Job item
Restate all the data exactly, so that each line is the same as before.

Stored items from a collection
════════

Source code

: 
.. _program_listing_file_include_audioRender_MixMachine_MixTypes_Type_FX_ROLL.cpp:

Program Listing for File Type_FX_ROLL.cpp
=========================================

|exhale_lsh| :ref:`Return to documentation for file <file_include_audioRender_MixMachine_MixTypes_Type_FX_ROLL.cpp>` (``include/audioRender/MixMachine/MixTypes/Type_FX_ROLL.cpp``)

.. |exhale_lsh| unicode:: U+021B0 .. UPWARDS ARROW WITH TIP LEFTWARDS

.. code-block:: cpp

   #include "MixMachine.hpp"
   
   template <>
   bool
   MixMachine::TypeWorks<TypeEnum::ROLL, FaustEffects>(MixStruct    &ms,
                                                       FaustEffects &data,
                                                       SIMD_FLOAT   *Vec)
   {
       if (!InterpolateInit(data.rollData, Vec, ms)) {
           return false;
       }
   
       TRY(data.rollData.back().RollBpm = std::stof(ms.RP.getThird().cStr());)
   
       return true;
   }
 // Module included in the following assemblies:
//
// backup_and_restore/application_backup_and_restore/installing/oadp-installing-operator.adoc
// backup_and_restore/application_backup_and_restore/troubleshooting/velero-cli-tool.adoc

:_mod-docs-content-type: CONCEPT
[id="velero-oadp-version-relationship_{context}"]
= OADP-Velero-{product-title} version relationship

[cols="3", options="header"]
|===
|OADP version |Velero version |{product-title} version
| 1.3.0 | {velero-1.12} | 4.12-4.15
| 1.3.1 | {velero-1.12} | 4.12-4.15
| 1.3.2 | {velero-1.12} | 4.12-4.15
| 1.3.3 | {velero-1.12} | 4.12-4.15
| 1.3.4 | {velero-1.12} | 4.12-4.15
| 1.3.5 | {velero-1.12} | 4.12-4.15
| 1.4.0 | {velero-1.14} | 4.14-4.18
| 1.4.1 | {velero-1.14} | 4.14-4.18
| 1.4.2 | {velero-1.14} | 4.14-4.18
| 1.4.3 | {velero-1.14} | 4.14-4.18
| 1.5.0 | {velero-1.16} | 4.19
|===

════════

Expected answer
Source code

: 
.. _program_listing_file_include_audioRender_MixMachine_MixTypes_Type_FX_ROLL.cpp:

Program Listing for File Type_FX_ROLL.cpp
=========================================

|exhale_lsh| :ref:`Return to documentation for file <file_include_audioRender_MixMachine_MixTypes_Type_FX_ROLL.cpp>` (``include/audioRender/MixMachine/MixTypes/Type_FX_ROLL.cpp``)

.. |exhale_lsh| unicode:: U+021B0 .. UPWARDS ARROW WITH TIP LEFTWARDS

.. code-block:: cpp

   #include "MixMachine.hpp"
   
   template <>
   bool
   MixMachine::TypeWorks<TypeEnum::ROLL, FaustEffects>(MixStruct    &ms,
                                                       FaustEffects &data,
                                                       SIMD_FLOAT   *Vec)
   {
       if (!InterpolateInit(data.rollData, Vec, ms)) {
           return false;
       }
   
       TRY(data.rollData.back().RollBpm = std::stof(ms.RP.getThird().cStr());)
   
       return true;
   }
 // Module included in the following assemblies:
//
// backup_and_restore/application_backup_and_restore/installing/oadp-installing-operator.adoc
// backup_and_restore/application_backup_and_restore/troubleshooting/velero-cli-tool.adoc

:_mod-docs-content-type: CONCEPT
[id="velero-oadp-version-relationship_{context}"]
= OADP-Velero-{product-title} version relationship

[cols="3", options="header"]
|===
|OADP version |Velero version |{product-title} version
| 1.3.0 | {velero-1.12} | 4.12-4.15
| 1.3.1 | {velero-1.12} | 4.12-4.15
| 1.3.2 | {velero-1.12} | 4.12-4.15
| 1.3.3 | {velero-1.12} | 4.12-4.15
| 1.3.4 | {velero-1.12} | 4.12-4.15
| 1.3.5 | {velero-1.12} | 4.12-4.15
| 1.4.0 | {velero-1.14} | 4.14-4.18
| 1.4.1 | {velero-1.14} | 4.14-4.18
| 1.4.2 | {velero-1.14} | 4.14-4.18
| 1.4.3 | {velero-1.14} | 4.14-4.18
| 1.5.0 | {velero-1.16} | 4.19
|===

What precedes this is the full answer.